穿孔性害虫とは、樹木の樹幹、枝、新梢に穿孔する害虫で、主にコウチュウ目、ハエ目、チョウ目及びハチ目に属する。生立木に穿孔すると、樹幹の歪み、屈曲、分岐、又は折損が発生し、その内部の材質を劣化させ、枯死に結びつくことも多い。被害は、樹木の枯死以外にも、被害部の奇形、屈曲、膨隆や穿入部からの虫糞、木屑の排泄等で知ることができる。被害の兆候は葉の変色、穿入孔や脱出孔、若しくはそこから排泄される虫糞、木屑、ヤニ等によって探知できる。
チョウ目の穿孔虫は健全木にも穿孔加害できる。コウモリガ類は、針葉樹及び広葉樹の小・中径木を、ボクトウガ類は、広葉樹の幹及び枝に穿孔する。ボクトウガの幼虫は、ビーホール(蜂穴)ボーラーと呼ばれており、東南アジアではチークの有名な害虫である。
“しんくい虫(シュートボーラー)”は、ハマキガ科とメイガ科に属する害虫で、新梢の髄部に穿孔食害し、加害部よりも上部を枯らす。マホガニーにつく、マダラメイガ類は世界的な熱帯の造林阻害害虫となっている。メルクシマツの新梢にもマダラメイガ類の被害が多く、新植造林地の幼・若齢木に被害が目立つ。これらの中には、幹又は球果に穿孔する種類もいる。
コウチュウ目の穿孔虫は、主にカミキリムシ類、ゾウムシ類、キクイムシ類、ナガキクイムシ類及びタマムシ類が存在する。カミキリムシ類、ゾウムシ類及びタマムシ類は、成虫が樹皮の上から産卵するが、キクイムシ類及びナガキクイムシ類は、成虫が樹皮下や材部に穿孔して巣をつくり産卵する。
普通これらは、衰弱木、老齢過熱木、被圧木、並びに気象害・雪害・火傷・虫害・病害・その他の生物害を受け衰弱した樹木に穿孔し繁殖する。したがって、樹木を適所に植栽(適地適木)して健全に育成管理することが、これら穿孔虫被害の予防につながる。
他方、広葉樹につくカミキリムシ類の一部やチビタマムシ類は健全木に産卵・穿孔し、加害が毎年繰り返されると枯死することもある。
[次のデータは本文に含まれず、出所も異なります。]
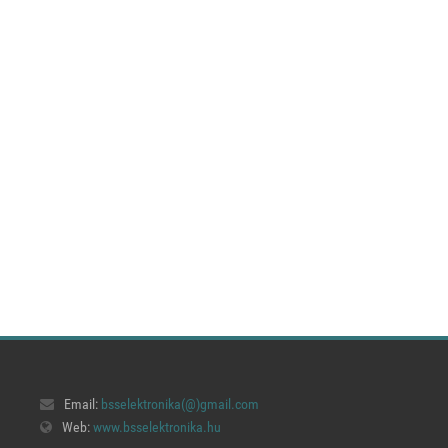
Email:
bsselektronika(@)
gmail.com
Web:
www.bsselektronika.hu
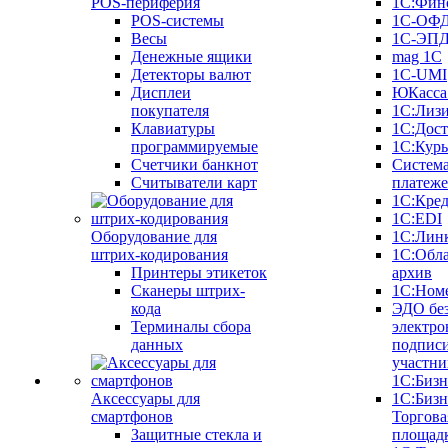
POS-периферия
1С:Фин
POS-системы
1С-ОФ
Весы
1С-ЭП
Денежные ящики
mag 1C
Детекторы валют
1C-UMI
Дисплеи
ЮКасса
покупателя
1С:Лиз
Клавиатуры
1С:Дост
программируемые
1С:Курь
Счетчики банкнот
Систем
Считыватели карт
платеж
1С:Кре
1С:EDI
Оборудование для
1С:Лин
штрих-кодирования
1С:Обл
Принтеры этикеток
архив
Сканеры штрих-
1С:Ном
кода
ЭДО бе
Терминалы сбора
электро
данных
подписи
участни
1С:Бизн
Аксессуары для
1С:Бизн
смартфонов
Торгова
Защитные стекла и
площад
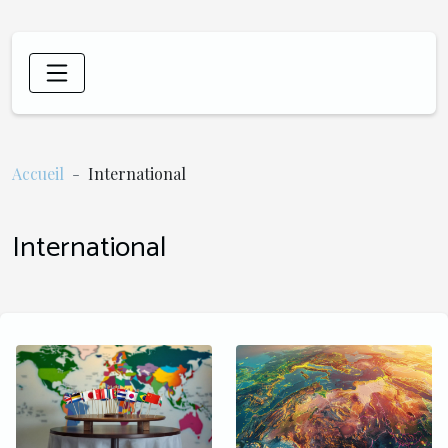
Accueil
International
International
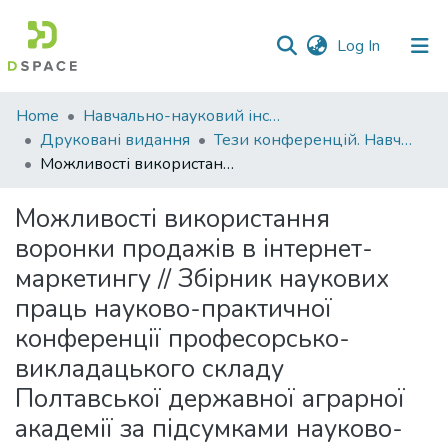
(current)
Log In
Communities
Home
Навчально-науковий інститут економіки, управління, права та інформаційних технологій
&
Друковані видання
Тези конференцій. Навчально-науковий інститут економіки, управління, права та інформаційних технологій
Collections
Можливості використання воронки продажів в інтернет-маркетингу // Збірник наукових праць науково-практичної конференції професорсько-викладацького складу Полтавської державної аграрної академії за підсумками науково-дослідної роботи в 2019 році (м. Полтава, 22-23 квітня 2020 року)
All of DSpace
Можливості використання
воронки продажів в інтернет-
Statistics
маркетингу // Збірник наукових
праць науково-практичної
конференції професорсько-
викладацького складу
Полтавської державної аграрної
академії за підсумками науково-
被害木は材部の傷から風折しやすく、穿入孔から腐朽菌が侵入して極度に衰弱させたり、材質を劣化させたりするので、被害初期の駆除対策が必要である。
穿孔性害虫の中には、マツノマダラカミキリのように、病害性の強いマツノザイセンチュウと共生関係を築いて生立木を枯らす種類もいる。
針葉樹につく一部のキクイムシ類では、台風や山火事により大量に発生した風倒木や火傷木、切り捨て・除間伐木を温床として繁殖し生息数を高めた虫が生立木に穿孔し枯死させることがある。
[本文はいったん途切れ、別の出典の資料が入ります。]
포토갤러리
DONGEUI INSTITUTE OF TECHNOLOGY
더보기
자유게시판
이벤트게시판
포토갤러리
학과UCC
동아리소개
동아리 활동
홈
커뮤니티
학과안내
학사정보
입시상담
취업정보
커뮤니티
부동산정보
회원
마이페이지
ハチ目のキバチ類は、産卵管を幹に挿し込み産卵する。幼虫は材中に孔道を掘って生活する。この虫の産卵を防ぐには被害木の除去並びに樹木を衰弱させないようにすることが肝要である。
ハエ目では、日本の九州でスギサイノタマバエがスギの樹皮下に穿孔し、樹皮をボロボロにし、材斑をつけるが、熱帯地域ではこのような害虫は発見されていない。